[Reading text]

Distributed energy resources (DERs) have many advantages such as low pollution, high energy utilization efficiency, and low investment and construction costs [1,2,3]. The rapid expansion of distributed generators has caused DER technologies to become prevalent, which play an important part in energy markets [4]. However, there are many problems in their actual operation and application processes, such as the high cost of a single distributed power supply and coordination and control difficulties. To address these problems, the concept of virtual power plants (VPPs) has been introduced into grid control [5], which can coordinate and control DERs effectively, thus enabling their seamless integration into the main grid. They can exist as cloud power plants, which aggregate heterogeneous DERs to form a single operating unit to facilitate the management of individual DERs, enabling system operators to develop dispatch optimization strategies [6].
Moreover, the decarbonization of the energy system has driven many studies about DER aggregators with network operators. António Coelho et al. [7] proposed a market participation of aggregators of multi-energy systems. The alternating direction method of multipliers (ADMM) was utilized in their paper, in which the aggregator worked together with the operators of electricity, gas and heat networks to calculate network-secure bids to ensure the network’s reliability and stability. Jose Iria et al. [8] presented a new bidding optimization strategy for an aggregator of prosumers to make decisions in real-time markets. The bidding strategy employed the ADMM within a rolling horizon framework to facilitate the negotiation of MV-LV network-secure bids between the aggregator and DSO while maintaining the data privacy of both parties. Nuno Soares Fonseca et al. [9] presented a novel decentralized framework for distribution system operators (DSOs) to assess the network feasibility of aggregator bids and compensate them for providing network support services. These studies have played a crucial role in facilitating the integration of DERs into the grid.

[/Reading text]
[Dataset]

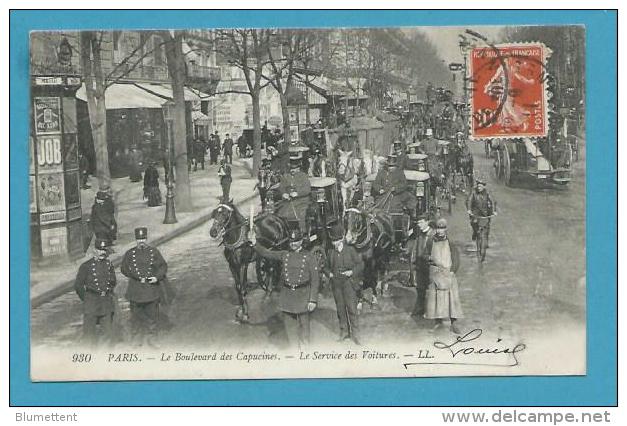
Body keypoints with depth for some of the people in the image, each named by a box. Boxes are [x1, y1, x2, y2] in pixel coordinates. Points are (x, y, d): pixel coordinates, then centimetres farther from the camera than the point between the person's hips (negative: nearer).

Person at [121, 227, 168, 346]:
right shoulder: (130, 253, 2)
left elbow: (163, 266, 4)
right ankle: (137, 341, 16)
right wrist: (137, 277, -10)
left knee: (152, 315, 4)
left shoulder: (154, 252, 2)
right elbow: (124, 269, 1)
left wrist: (157, 277, -12)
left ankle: (152, 340, 14)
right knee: (136, 315, 6)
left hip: (152, 288, 0)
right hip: (136, 291, 0)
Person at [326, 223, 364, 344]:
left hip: (349, 282, -4)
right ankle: (344, 331, 19)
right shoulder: (331, 253, 10)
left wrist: (352, 272, -13)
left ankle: (355, 333, 1)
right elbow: (327, 266, 23)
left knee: (352, 308, -7)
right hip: (336, 283, 4)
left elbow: (360, 264, 2)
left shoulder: (350, 250, 0)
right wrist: (329, 273, 2)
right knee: (340, 308, 7)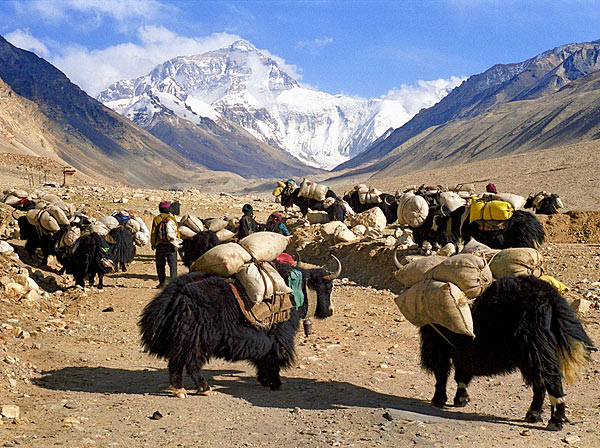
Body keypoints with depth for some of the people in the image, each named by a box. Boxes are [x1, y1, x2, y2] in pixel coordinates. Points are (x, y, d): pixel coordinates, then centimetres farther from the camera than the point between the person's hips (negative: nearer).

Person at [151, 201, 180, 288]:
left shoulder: (156, 219, -1)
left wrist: (153, 244, 8)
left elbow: (153, 233, 0)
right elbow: (177, 231, 5)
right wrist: (178, 243, 15)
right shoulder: (172, 218, 1)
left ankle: (162, 283, 8)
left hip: (160, 245, 0)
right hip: (171, 245, 0)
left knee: (160, 265, 9)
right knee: (173, 265, 4)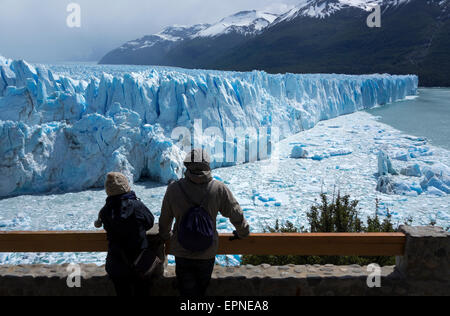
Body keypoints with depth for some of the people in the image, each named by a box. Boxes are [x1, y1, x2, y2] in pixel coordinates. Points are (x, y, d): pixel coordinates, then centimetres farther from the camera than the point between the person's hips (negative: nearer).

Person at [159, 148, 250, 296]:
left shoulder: (173, 189, -14)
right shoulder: (219, 189, -15)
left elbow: (164, 221, 0)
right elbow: (236, 216, -2)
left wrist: (166, 236, 21)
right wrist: (243, 232, 19)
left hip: (182, 255, 0)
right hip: (207, 254, 1)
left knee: (187, 291, 17)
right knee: (201, 289, 25)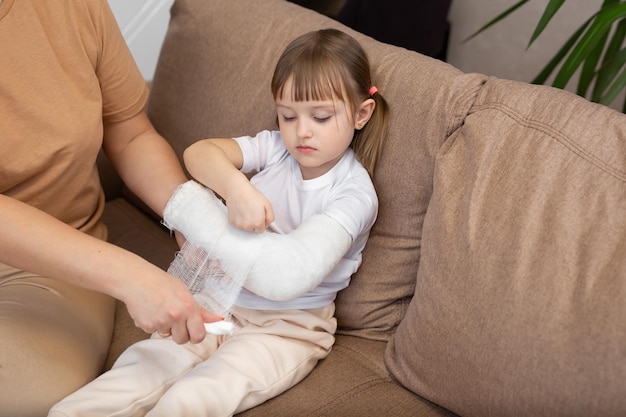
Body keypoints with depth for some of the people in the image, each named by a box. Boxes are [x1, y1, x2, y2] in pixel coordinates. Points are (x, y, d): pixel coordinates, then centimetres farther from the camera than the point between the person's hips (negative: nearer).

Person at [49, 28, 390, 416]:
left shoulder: (353, 193, -14)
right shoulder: (275, 147, 2)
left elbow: (287, 274, -26)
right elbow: (198, 153, -11)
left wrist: (193, 210, -24)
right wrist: (235, 187, -34)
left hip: (286, 326, -5)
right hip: (222, 300, 5)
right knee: (140, 369, -18)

[/Dataset]

■ Tasks and exercises:
[1] Name every researcher the passage on distributed energy resources mentions by name.
[2] Pick up the passage on distributed energy resources after its final sentence and keep writing.

■ Answers for each item:
[1] António Coelho, Jose Iria, Nuno Soares Fonseca

[2]
However, with the increasing penetration of DERs, VPPs using centralized energy management and dispatching operations face many problems such as high communication costs, low optimization efficiency, and variable operating conditions of distributed power sources, and it is difficult to coordinate the randomness and volatility of a large number of uncontrollable power sources [10,11]. This forces the main grid to act as a power backup for DERs and VPPs, which impacts the main grid, thereby increasing the difficulty of its operational control. In order to improve the observability and controllability of VPPs and make the most of the coordination capabilities of VPPs to control DERs, it is urgent to study the coordinated and optimal control technology of DER clusters to realize the full consumption and optimal control of DERs in distribution systems [12,13,14].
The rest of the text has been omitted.